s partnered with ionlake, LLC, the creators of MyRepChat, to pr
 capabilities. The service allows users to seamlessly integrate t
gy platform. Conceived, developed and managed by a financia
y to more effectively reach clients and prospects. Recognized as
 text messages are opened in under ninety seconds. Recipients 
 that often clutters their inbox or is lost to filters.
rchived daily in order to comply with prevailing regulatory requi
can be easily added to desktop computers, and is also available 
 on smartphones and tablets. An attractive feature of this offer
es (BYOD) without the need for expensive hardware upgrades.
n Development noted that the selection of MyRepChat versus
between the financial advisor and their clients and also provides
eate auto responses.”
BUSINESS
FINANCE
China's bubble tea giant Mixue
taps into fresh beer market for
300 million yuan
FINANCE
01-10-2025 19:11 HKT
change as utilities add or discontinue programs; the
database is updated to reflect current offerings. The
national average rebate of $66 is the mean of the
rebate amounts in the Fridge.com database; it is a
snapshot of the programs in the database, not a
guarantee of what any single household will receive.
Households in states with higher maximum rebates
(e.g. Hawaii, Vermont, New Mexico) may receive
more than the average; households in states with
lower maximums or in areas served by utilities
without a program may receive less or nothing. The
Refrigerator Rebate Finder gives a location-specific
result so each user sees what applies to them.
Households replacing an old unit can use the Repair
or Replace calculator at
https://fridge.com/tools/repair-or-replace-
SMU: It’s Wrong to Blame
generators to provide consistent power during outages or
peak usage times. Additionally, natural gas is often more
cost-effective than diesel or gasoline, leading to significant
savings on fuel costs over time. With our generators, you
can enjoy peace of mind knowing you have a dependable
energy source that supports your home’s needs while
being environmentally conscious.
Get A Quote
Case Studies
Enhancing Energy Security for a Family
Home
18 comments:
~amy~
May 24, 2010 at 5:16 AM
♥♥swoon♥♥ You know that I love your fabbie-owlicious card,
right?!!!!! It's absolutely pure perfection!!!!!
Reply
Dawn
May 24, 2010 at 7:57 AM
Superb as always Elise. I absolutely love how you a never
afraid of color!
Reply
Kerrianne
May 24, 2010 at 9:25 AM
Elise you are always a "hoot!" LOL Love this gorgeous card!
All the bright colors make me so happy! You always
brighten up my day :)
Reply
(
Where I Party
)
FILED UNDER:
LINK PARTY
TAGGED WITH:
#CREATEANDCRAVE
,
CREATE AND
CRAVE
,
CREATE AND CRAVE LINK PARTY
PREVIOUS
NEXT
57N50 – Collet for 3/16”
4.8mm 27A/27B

****************************************

PROBLEM STATEMENT:
Transcribe each line from the beginning of the items up to and including the line that contains "on smartphones and", keeping every character unchanged.

OUTPUT FOR THIS TASK:
s partnered with ionlake, LLC, the creators of MyRepChat, to pr
 capabilities. The service allows users to seamlessly integrate t
gy platform. Conceived, developed and managed by a financia
y to more effectively reach clients and prospects. Recognized as
 text messages are opened in under ninety seconds. Recipients 
 that often clutters their inbox or is lost to filters.
rchived daily in order to comply with prevailing regulatory requi
can be easily added to desktop computers, and is also available 
 on smartphones and tablets. An attractive feature of this offer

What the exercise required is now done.